Christians, Jesus did not cast judgment first when he demonstrated compassion. Jesus extended compassion through instruction for the soul and nourishment for the body. How can we go about living compassionately in our context and live as a prophetic voice which powerfully encourages all to be compassionate abroad?
Finally, I have this fear in one weeks time we will return to business as usual. We will use the immediate situation of Paris and by extension Syrian refugees as ideological footballs to be kicked around for a moment. We will pontificate on Facebook, Twitter, radio programs, and television for a moment, returning to "normal" life when its time to cut turkey and watch football. So I ask myself, do we as Christians truly have a significant grasp of what it means to live compassionately in the Church, America, and World. I am glad you changed your Facebook profile picture to the French flag but then what? When the refugee situation fades into to background there still will exist people in our context-homeless, orphans, abused, and others-still in need of persons who will enter into their suffering.
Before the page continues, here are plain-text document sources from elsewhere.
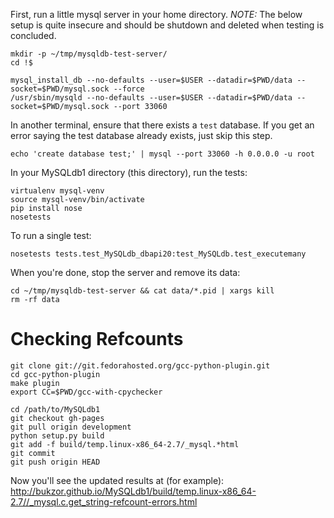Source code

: First, run a little mysql server in your home directory.
*NOTE:* The below setup is quite insecure and should be shutdown and deleted when testing is concluded.

    mkdir -p ~/tmp/mysqldb-test-server/
    cd !$

    mysql_install_db --no-defaults --user=$USER --datadir=$PWD/data --socket=$PWD/mysql.sock --force
    /usr/sbin/mysqld --no-defaults --user=$USER --datadir=$PWD/data --socket=$PWD/mysql.sock --port 33060


In another terminal, ensure that there exists a `test` database.
If you get an error saying the test database already exists, just skip this step.

    echo 'create database test;' | mysql --port 33060 -h 0.0.0.0 -u root


In your MySQLdb1 directory (this directory), run the tests:

    virtualenv mysql-venv
    source mysql-venv/bin/activate
    pip install nose
    nosetests


To run a single test:

    nosetests tests.test_MySQLdb_dbapi20:test_MySQLdb.test_executemany


When you're done, stop the server and remove its data:

    cd ~/tmp/mysqldb-test-server && cat data/*.pid | xargs kill
    rm -rf data


Checking Refcounts
==================

    git clone git://git.fedorahosted.org/gcc-python-plugin.git
    cd gcc-python-plugin
    make plugin
    export CC=$PWD/gcc-with-cpychecker

    cd /path/to/MySQLdb1
    git checkout gh-pages
    git pull origin development
    python setup.py build
    git add -f build/temp.linux-x86_64-2.7/_mysql.*html
    git commit
    git push origin HEAD

Now you'll see the updated results at (for example):
    http://bukzor.github.io/MySQLdb1/build/temp.linux-x86_64-2.7//_mysql.c.get_string-refcount-errors.html

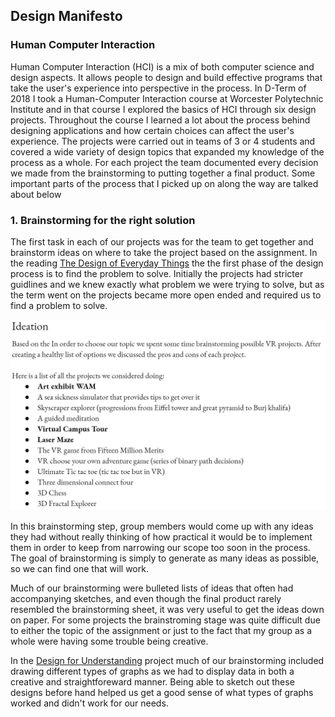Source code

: ## Design Manifesto

### Human Computer Interaction

Human Computer Interaction (HCI) is a mix of both computer science and design aspects. It allows people to design and build effective programs that take the user's experience into perspective in the process. In D-Term of 2018 I took a Human-Computer Interaction course at Worcester Polytechnic Institute and in that course I explored the basics of HCI through six design projects.  Throughout the course I learned a lot about the process behind designing applications and how certain choices can affect the user's experience.  The projects were carried out in teams of 3 or 4 students and covered a wide variety of design topics that expanded my knowledge of the process as a whole.  For each project the team documented every decision we made from the brainstorming to putting together a final product. Some important parts of the process that I picked up on along the way are talked about below

### 1. Brainstorming for the right solution

The first task in each of our projects was for the team to get together and brainstorm ideas on where to take the project based on the assignment.  In the reading [The Design of Everyday Things](https://cs3041-18d.github.io/docs/reading/DesignThinking_DonNorman.pdf) the the first phase of the design process is to find the problem to solve. Initially the projects had stricter guidlines and we knew exactly what problem we were trying to solve, but as the term went on the projects became more open ended and required us to find a problem to solve.

![brainstorming](https://github.com/Yippa11/HCI-Final-Project/blob/master/brainstorming-image.JPG)

In this brainstorming step, group members would come up with any ideas they had without really thinking of how practical it would be to implement them in order to keep from narrowing our scope too soon in the process. The goal of brainstorming is simply to generate as many ideas as possible, so we can find one that will work.
			
Much of our brainstorming were bulleted lists of ideas that often had accompanying sketches, and even though the final product rarely resembled the brainstorming sheet, it was very useful to get the ideas down on paper.  For some projects the brainstroming stage was quite difficult due to either the topic of the assignment or just to the fact that my group as a whole were having some trouble being creative.

In the [Design for Understanding](https://medium.com/@ezhou/design-for-understanding-weather-83251b084245) project much of our brainstorming included drawing different types of graphs as we had to display data in both a creative and straightforeward manner. Being able to sketch out these designs before hand helped us get a good sense of what types of graphs worked and didn't work for our needs.
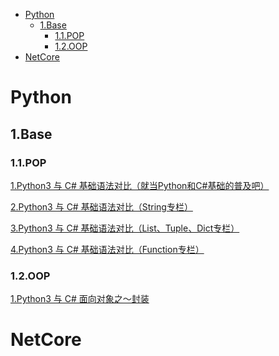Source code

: - [Python](#python)
    - [1.Base](#1base)
        - [1.1.POP](#11pop)
        - [1.2.OOP](#12oop)
- [NetCore](#netcore)

# Python

## 1.Base

### 1.1.POP

<a href="https://www.cnblogs.com/dotnetcrazy/p/9102030.html" target="_blank">1.Python3 与 C# 基础语法对比（就当Python和C#基础的普及吧）</a>

<a href="https://www.cnblogs.com/dotnetcrazy/p/9114691.html" target="_blank">2.Python3 与 C# 基础语法对比（String专栏）</a>

<a href="https://www.cnblogs.com/dotnetcrazy/p/9155310.html" target="_blank">3.Python3 与 C# 基础语法对比（List、Tuple、Dict专栏）</a>

<a href="https://www.cnblogs.com/dotnetcrazy/p/9175950.html" target="_blank">4.Python3 与 C# 基础语法对比（Function专栏）</a>

### 1.2.OOP
<a href="./python/base/oop/1.封装.html" target="_blank">1.Python3 与 C# 面向对象之～封装</a>

# NetCore
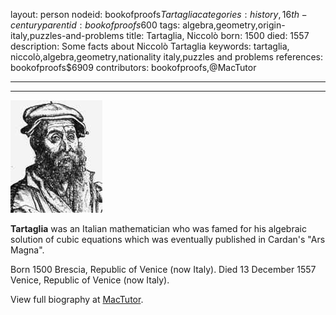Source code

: layout: person
nodeid: bookofproofs$Tartaglia
categories: history,16th-century
parentid: bookofproofs$600
tags: algebra,geometry,origin-italy,puzzles-and-problems
title: Tartaglia, Niccolò
born: 1500
died: 1557
description: Some facts about Niccolò Tartaglia
keywords: tartaglia, niccolò,algebra,geometry,nationality italy,puzzles and problems
references: bookofproofs$6909
contributors: bookofproofs,@MacTutor

---


---

![Tartaglia.jpg](https://github.com/bookofproofs/bookofproofs.github.io/blob/main/_sources/_assets/images/portraits/Tartaglia.jpg?raw=true)

**Tartaglia** was an Italian mathematician who was famed for his algebraic solution of cubic equations which was eventually published in Cardan's "Ars Magna".

Born 1500 Brescia, Republic of Venice (now Italy). Died 13 December 1557 Venice, Republic of Venice (now Italy).


View full biography at [MacTutor](https://mathshistory.st-andrews.ac.uk/Biographies/Tartaglia/).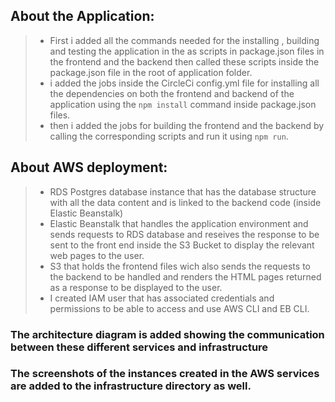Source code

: ## About the Application:
> - First i added all the commands needed for the installing , building and testing the application in the as scripts in package.json files in the frontend and the backend then called these scripts inside the package.json file in the root of application folder.
>  - i added the  jobs inside the CircleCi config.yml file for installing all the dependencies on both the frontend and  backend of the application using the `npm install` command inside package.json files.
> - then i added the jobs for building the frontend and the backend by calling the corresponding scripts and run it using `npm run`.

## About AWS deployment:
> - RDS Postgres database instance that has the database structure with all the data content and is linked to the backend code (inside Elastic Beanstalk)
> - Elastic Beanstalk that handles the application environment and sends requests to RDS database and reseives the response to be sent to the front end inside the S3 Bucket to display the relevant web pages to the user.
> - S3 that holds the frontend files wich also sends the requests to the backend to be handled and renders the HTML pages returned as a response to be displayed to the user.
> - I created IAM user that has associated credentials and permissions to be able to access and  use AWS CLI and EB CLI. 

### The architecture diagram is added showing the communication between these different services and infrastructure
### The screenshots of the instances created in the AWS services are added to the infrastructure directory as well.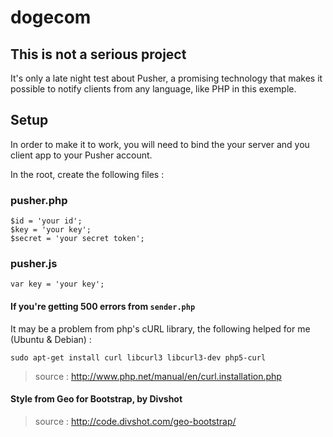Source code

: dogecom
=======

## This is not a serious project

It's only a late night test about Pusher, a promising technology that makes it possible to notify clients from any language, like PHP in this exemple.

## Setup

In order to make it to work, you will need to bind the your server and you client app to your Pusher account.

In the root, create the following files :

### pusher.php
    $id = 'your id';
    $key = 'your key';
    $secret = 'your secret token';

### pusher.js
    var key = 'your key';

#### If you're getting 500 errors from `sender.php`

It may be a problem from php's cURL library, the following helped for me (Ubuntu & Debian) :

`sudo apt-get install curl libcurl3 libcurl3-dev php5-curl`

> source : http://www.php.net/manual/en/curl.installation.php

#### Style from Geo for Bootstrap, by Divshot

> source : http://code.divshot.com/geo-bootstrap/
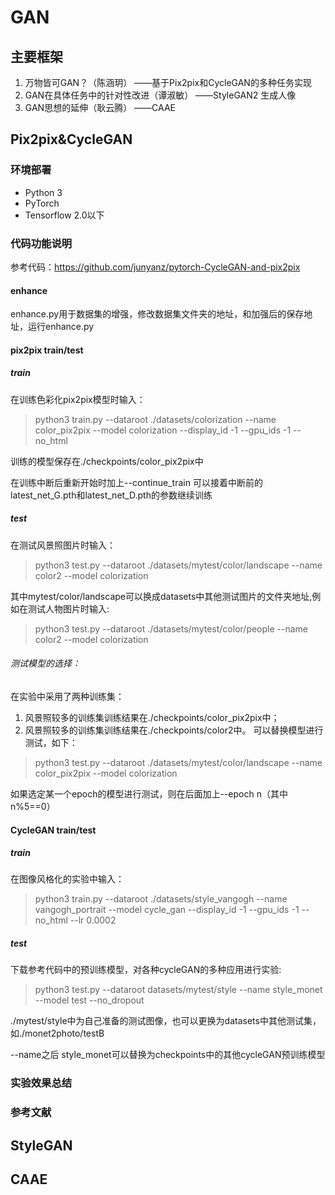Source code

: # GAN
## 主要框架
1. 万物皆可GAN？（陈涵玥）
	——基于Pix2pix和CycleGAN的多种任务实现
2. GAN在具体任务中的针对性改进（谭淑敏）
	——StyleGAN2 生成人像
3. GAN思想的延伸（耿云腾）
	——CAAE

## Pix2pix&CycleGAN
### 环境部署
* Python 3
* PyTorch
* Tensorflow 2.0以下

### 代码功能说明
参考代码：https://github.com/junyanz/pytorch-CycleGAN-and-pix2pix
#### enhance
enhance.py用于数据集的增强，修改数据集文件夹的地址，和加强后的保存地址，运行enhance.py

#### pix2pix train/test
##### train
在训练色彩化pix2pix模型时输入：
> python3 train.py --dataroot ./datasets/colorization --name color_pix2pix --model colorization --display_id -1 --gpu_ids -1 --no_html

训练的模型保存在./checkpoints/color_pix2pix中

在训练中断后重新开始时加上--continue_train 可以接着中断前的latest_net_G.pth和latest_net_D.pth的参数继续训练

##### test

在测试风景照图片时输入：
>python3 test.py --dataroot ./datasets/mytest/color/landscape --name color2 --model colorization 

其中mytest/color/landscape可以换成datasets中其他测试图片的文件夹地址,例如在测试人物图片时输入:
> python3 test.py --dataroot ./datasets/mytest/color/people --name color2 --model colorization 

###### 测试模型的选择：
在实验中采用了两种训练集：
1. 风景照较多的训练集训练结果在./checkpoints/color_pix2pix中；
2. 风景照较多的训练集训练结果在./checkpoints/color2中。
可以替换模型进行测试，如下：
>python3 test.py --dataroot ./datasets/mytest/color/landscape --name color_pix2pix --model colorization 

如果选定某一个epoch的模型进行测试，则在后面加上--epoch n（其中n%5==0）

#### CycleGAN train/test
##### train
在图像风格化的实验中输入：
>python3 train.py --dataroot ./datasets/style_vangogh --name vangogh_portrait --model cycle_gan --display_id -1 --gpu_ids -1 --no_html --lr 0.0002

##### test
下载参考代码中的预训练模型，对各种cycleGAN的多种应用进行实验:
>python3 test.py --dataroot datasets/mytest/style --name style_monet --model test --no_dropout

./mytest/style中为自己准备的测试图像，也可以更换为datasets中其他测试集，如./monet2photo/testB

--name之后 style_monet可以替换为checkpoints中的其他cycleGAN预训练模型

### 实验效果总结

### 参考文献

## StyleGAN

## CAAE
The Church-the people of God-stand on the other side of the resurrection. We are men and women empowered to see and act with compassion. As God entered into the suffering of humanity and reconciled humanity back to God through the cross, we now enter into the suffering of humanity because Christ has triumphed. He has made us alive because he is alive. Therefore, to live means being active and aware. It means being able to move into situations which are powerfully difficult and situations in which we will not completely understand.
I don't want to suffer alone. I am hoping someone will see me in a storm of emotional, physical, or spiritual distress and say, "I am coming to suffer with you because God in Christ showed compassion and suffered with me."
Let's go people of God. Let us move into difficult human experiences and be present. Let us join with some person, group, or ethnic group who needs to discern the presence of God in us and be his hands, his voice, his ears to act in a way which will have people declare, "I have seen the Lord!"